Ansari and Ramanathan wondered if the MinTerm approach could be applied to nuclear receptor binding. The result was MinSeq Find; a search algorithm specifically designed to unravel the factors necessary for nuclear receptors to bind DNA down to the single nucleotide. “Our collaborators applied MinTerm concepts to pull out around a thousand sequences that they could use to weigh binding sites of every possible kind,” Ansari said. This allowed the researchers to investigate the specific DNA sequence combinations that determine how and why nuclear receptors bind genomes where they do.
What they found was a finely tuned process driven not just by sequence, but also by initial ligand binding restrictions, like whether one or two receptors are needed, the importance of communication between the ligand binding domain and the DNA binding domain, and even the structure of the DNA itself. “Structure does matter,” Ansari said. “It can help distinguish between proteins that appear to bind the same DNA sequence in principle.”
These types of nuances are all born out of the DNA sequence, Ansari explains. “If the binding site has certain sequences beside it, the overall DNA binding site can be slightly bent. While some nuclear receptors couldn't care less that part of the genomic binding sites is bent, there are others that are exquisitely sensitive. In other words, if a bend occurs in the DNA, some nuclear receptors will no longer bind to the otherwise perfect site, or will bind very poorly.”
Ansari hopes that this work can help transform how we look at, and target, nuclear receptors. So much weighs on the sequences that these proteins bind to, so by identifying the non-traditional binding site properties that influence their receptor’s function, we can more successfully control this event therapeutically. This is especially true for diseases caused by aberrations in our genome. Single nucleotide polymorphisms (SNPs, pronounced “snips”) are tiny changes in our genetic code, like spelling errors. “These SNPs can kill a receptor binding site while potentially creating a binding site for something else to cause a problem,” Ansari explained.

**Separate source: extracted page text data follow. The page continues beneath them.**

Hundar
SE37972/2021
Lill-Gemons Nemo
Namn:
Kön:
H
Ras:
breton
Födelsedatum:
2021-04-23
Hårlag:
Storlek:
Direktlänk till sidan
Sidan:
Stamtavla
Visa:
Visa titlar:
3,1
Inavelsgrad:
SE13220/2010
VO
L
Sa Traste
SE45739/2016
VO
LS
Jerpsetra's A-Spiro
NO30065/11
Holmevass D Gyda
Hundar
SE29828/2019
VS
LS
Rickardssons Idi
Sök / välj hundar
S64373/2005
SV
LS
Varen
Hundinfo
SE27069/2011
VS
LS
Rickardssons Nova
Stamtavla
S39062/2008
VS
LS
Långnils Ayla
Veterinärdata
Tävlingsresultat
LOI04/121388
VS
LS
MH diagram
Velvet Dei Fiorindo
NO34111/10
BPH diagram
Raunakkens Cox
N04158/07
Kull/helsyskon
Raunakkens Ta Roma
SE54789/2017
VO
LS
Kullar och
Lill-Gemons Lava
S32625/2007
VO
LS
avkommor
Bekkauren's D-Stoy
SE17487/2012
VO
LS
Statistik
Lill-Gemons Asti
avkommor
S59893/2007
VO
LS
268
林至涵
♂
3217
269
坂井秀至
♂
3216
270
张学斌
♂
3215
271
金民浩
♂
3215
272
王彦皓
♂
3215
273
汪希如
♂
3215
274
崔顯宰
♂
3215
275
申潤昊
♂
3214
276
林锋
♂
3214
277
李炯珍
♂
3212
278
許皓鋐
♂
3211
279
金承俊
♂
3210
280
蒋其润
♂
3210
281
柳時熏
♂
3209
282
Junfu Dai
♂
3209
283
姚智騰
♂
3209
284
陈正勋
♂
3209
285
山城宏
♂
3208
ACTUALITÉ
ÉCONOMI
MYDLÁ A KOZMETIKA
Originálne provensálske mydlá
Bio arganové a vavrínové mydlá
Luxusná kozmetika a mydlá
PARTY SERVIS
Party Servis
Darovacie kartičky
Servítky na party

Ansari has now turned his attention to what the researchers termed “orphan SNPs.” “We know of their existence, but we don't know what they do or why they might be linked to the disease,” he said. “If the SNP creates a new binding site, we can now test whether it is the receptor binding to that site that's leading to dysregulation of a disease-linked gene network or something else,” Ansari stated. “Such insights will open a new path to guide precision medicine. There are so many possibilities.” But with tools like MinSeq Find, these questions are one step closer to being answered.